那柄悬在纪无尘身侧,嗡鸣不止的灵剑,像一根无形的绞索,勒住了在场所有人的脖颈。
叶家老祖眼中的精光彻底黯淡下去,他活了这么大把年纪,自然看得懂眼色,纪无尘这是铁了心要保叶心柔,哪怕是与整个叶家为敌,与月清雪撕破脸。
老祖长长地叹了口气,挥了挥手,那股盘踞在庭院上空的威压如潮水般退去。
他这一退,便是默许。
纪无尘冷哼一声,那柄雪亮的灵剑发出一声轻鸣,倏然消失。他扶著叶心柔,后者立刻像是找到了主心骨,柔弱地靠在他身上,低声啜泣起来,那双含泪的眼眸却越过师尊的肩膀,带着一丝若有若无的得意,扫了叶臻和花玥一眼。
叶长风整个人像是从水里捞出来一般,大口地喘著粗气,看向纪无尘的背影充满了感激。
“你过了。”月清雪的声音依旧温润,但那份温润之下,是凝结的冰霜。
“师弟,我只是在教你,有时候,一味的仁慈只会助长宵小之辈的气焰。”纪无尘头也不回,话语里的警告意味十足。
他不再多言,带着叶心柔,在一众宾客敬畏又复杂的注视下,身形化作一道剑光,冲天而去,消失在天际。
一场轰轰烈烈的认亲大戏,就这样以一种荒唐的方式,虎头蛇尾地落下了帷幕。
真相被强权死死摁在水面之下。
庭院里的宾客们见没戏可看,也纷纷找著借口告辞,叶家的下人开始手脚麻利地收拾残局,仿佛想尽快抹去这场闹剧的所有痕迹。

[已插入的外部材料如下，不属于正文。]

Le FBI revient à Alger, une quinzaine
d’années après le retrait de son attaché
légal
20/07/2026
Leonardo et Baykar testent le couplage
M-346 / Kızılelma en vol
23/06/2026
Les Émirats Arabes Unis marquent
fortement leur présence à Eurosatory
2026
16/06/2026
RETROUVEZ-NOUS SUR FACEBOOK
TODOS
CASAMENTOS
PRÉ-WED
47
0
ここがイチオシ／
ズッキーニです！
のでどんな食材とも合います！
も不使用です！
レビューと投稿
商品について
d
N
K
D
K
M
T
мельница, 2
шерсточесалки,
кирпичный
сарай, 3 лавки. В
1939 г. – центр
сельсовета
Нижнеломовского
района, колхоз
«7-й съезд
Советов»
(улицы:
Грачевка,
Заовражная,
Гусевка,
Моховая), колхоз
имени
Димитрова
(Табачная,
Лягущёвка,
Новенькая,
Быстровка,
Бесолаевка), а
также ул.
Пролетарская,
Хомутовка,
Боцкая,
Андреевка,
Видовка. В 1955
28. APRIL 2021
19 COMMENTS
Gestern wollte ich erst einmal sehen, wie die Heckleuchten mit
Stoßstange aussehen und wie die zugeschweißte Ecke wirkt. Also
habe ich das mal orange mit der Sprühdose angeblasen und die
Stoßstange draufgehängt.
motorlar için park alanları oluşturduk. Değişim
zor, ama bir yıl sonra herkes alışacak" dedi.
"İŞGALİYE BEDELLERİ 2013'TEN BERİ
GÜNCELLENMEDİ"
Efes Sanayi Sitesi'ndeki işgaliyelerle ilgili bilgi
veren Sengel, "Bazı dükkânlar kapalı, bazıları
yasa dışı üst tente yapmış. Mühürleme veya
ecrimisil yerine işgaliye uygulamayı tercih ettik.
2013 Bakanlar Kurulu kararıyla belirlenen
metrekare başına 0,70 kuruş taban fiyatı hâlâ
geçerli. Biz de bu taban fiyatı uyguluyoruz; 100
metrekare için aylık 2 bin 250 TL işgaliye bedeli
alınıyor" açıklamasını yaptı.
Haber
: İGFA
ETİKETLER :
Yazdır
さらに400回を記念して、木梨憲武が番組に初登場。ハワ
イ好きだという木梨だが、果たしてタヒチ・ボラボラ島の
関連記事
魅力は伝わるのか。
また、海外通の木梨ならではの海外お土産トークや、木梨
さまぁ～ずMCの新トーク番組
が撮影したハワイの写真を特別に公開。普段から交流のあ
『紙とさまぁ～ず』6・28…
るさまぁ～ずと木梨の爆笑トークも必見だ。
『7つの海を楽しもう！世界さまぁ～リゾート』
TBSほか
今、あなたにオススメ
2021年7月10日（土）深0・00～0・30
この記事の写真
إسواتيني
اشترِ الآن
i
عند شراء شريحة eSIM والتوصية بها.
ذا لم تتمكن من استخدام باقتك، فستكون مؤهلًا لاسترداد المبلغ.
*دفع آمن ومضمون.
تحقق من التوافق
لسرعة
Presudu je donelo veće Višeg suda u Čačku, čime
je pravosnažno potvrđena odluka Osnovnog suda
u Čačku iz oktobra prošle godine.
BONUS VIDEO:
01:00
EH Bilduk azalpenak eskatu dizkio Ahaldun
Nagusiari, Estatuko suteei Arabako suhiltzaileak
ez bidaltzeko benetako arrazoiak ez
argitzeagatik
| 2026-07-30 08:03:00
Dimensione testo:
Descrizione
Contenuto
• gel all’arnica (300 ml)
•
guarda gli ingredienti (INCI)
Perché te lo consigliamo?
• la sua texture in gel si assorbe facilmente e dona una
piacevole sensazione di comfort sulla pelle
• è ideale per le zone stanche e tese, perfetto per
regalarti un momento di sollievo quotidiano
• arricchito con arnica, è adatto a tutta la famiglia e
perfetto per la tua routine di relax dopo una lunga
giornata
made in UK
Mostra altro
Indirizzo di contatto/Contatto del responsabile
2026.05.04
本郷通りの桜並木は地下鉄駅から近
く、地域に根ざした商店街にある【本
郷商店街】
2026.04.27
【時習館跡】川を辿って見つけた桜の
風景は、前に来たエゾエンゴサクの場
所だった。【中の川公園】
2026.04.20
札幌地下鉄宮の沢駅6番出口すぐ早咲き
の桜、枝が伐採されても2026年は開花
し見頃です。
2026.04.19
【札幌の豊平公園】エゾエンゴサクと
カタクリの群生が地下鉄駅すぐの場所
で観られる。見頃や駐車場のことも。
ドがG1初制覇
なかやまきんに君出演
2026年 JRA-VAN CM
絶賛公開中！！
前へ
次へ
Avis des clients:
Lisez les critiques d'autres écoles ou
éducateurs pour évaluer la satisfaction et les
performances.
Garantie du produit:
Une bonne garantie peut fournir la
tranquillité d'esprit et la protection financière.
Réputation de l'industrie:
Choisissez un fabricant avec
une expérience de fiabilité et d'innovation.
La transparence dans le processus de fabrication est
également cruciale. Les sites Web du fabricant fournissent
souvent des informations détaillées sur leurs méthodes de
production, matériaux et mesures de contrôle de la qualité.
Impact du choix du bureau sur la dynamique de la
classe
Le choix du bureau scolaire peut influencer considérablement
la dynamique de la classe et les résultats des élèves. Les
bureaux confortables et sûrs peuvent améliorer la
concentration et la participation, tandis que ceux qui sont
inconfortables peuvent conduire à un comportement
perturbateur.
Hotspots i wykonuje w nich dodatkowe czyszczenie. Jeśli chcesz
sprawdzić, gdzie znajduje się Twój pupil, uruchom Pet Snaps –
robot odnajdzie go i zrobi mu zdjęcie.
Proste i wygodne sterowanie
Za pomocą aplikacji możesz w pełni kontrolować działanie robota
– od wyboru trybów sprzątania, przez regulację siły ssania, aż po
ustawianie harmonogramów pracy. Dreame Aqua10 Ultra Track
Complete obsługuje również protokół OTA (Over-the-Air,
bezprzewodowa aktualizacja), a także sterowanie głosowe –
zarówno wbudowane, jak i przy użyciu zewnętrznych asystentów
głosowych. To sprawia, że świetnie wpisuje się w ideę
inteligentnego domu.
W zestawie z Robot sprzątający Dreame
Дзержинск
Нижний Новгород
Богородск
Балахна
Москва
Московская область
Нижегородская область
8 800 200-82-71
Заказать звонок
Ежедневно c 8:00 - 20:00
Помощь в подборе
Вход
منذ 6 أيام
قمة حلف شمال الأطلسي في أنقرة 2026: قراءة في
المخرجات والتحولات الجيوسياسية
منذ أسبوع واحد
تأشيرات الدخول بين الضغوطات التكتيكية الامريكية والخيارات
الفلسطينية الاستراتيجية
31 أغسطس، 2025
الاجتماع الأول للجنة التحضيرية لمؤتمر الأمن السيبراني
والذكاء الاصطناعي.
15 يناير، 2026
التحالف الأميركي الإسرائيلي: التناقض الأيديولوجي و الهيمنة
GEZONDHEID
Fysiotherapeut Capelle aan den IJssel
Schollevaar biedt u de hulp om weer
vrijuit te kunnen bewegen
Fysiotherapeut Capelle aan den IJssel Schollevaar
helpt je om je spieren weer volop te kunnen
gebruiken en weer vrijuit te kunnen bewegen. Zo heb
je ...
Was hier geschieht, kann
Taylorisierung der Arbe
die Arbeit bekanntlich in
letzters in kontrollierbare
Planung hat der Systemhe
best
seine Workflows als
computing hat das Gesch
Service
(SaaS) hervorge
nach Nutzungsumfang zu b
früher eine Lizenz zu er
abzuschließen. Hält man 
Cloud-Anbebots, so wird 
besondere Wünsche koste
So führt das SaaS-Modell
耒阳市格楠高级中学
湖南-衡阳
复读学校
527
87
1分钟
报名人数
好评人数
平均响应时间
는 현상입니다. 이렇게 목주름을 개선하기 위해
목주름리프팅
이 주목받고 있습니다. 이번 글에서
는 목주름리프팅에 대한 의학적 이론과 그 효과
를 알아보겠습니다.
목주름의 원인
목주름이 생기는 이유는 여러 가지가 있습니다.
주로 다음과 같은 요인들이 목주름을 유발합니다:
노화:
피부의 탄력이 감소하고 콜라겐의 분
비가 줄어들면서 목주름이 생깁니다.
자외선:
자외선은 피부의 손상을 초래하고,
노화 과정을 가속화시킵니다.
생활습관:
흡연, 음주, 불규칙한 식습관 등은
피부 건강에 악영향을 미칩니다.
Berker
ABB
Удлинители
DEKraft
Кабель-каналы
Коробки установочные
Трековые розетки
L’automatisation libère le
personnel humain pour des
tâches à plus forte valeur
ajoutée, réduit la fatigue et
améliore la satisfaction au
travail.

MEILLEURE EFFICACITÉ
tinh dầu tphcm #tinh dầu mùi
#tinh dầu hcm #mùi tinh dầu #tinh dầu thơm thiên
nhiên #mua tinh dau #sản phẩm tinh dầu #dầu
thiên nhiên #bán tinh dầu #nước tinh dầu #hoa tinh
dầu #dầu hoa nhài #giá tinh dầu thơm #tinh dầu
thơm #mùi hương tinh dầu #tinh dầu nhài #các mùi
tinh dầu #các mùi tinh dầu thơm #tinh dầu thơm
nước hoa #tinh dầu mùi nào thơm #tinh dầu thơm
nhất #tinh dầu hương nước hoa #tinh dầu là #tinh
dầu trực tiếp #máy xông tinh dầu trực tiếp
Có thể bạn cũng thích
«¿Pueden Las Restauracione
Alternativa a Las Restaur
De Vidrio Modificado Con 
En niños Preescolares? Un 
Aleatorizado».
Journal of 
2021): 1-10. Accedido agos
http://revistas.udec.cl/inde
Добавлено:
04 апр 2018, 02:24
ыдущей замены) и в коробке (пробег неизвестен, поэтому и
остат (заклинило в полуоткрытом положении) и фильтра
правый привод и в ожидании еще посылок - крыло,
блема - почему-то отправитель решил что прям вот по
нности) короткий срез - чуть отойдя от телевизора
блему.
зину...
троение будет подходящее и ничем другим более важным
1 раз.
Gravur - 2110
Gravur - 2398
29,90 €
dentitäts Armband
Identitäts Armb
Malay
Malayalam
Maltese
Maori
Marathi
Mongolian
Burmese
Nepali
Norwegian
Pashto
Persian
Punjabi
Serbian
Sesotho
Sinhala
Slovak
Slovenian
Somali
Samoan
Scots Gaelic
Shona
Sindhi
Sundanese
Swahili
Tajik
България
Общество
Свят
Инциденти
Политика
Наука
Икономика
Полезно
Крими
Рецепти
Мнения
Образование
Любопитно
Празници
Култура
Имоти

花玥看着这一切,心头那股被强压下去的火苗,又悄然升腾起来。她走到叶臻身边,看着这个刚刚脱离苦海,却又一脚踏入另一个泥潭的女孩。
“臻臻,”花玥放低了声音,“叶家太复杂了,你娘亲身体又不好。要不要先跟我回青林峰住一阵子?”
她太清楚叶心柔的手段了。她,最擅长的就是杀人不见血,只要流滴泪。今天纪无尘的强势撑腰,只会让她在叶家更加有恃无恐。叶臻,留下来,怕是日日都要如履薄冰。
叶臻抬起头,那双黑白分明的眼睛里映着花玥担忧的脸。她用力地摇了摇头,小手反而抓紧了母亲的衣袖。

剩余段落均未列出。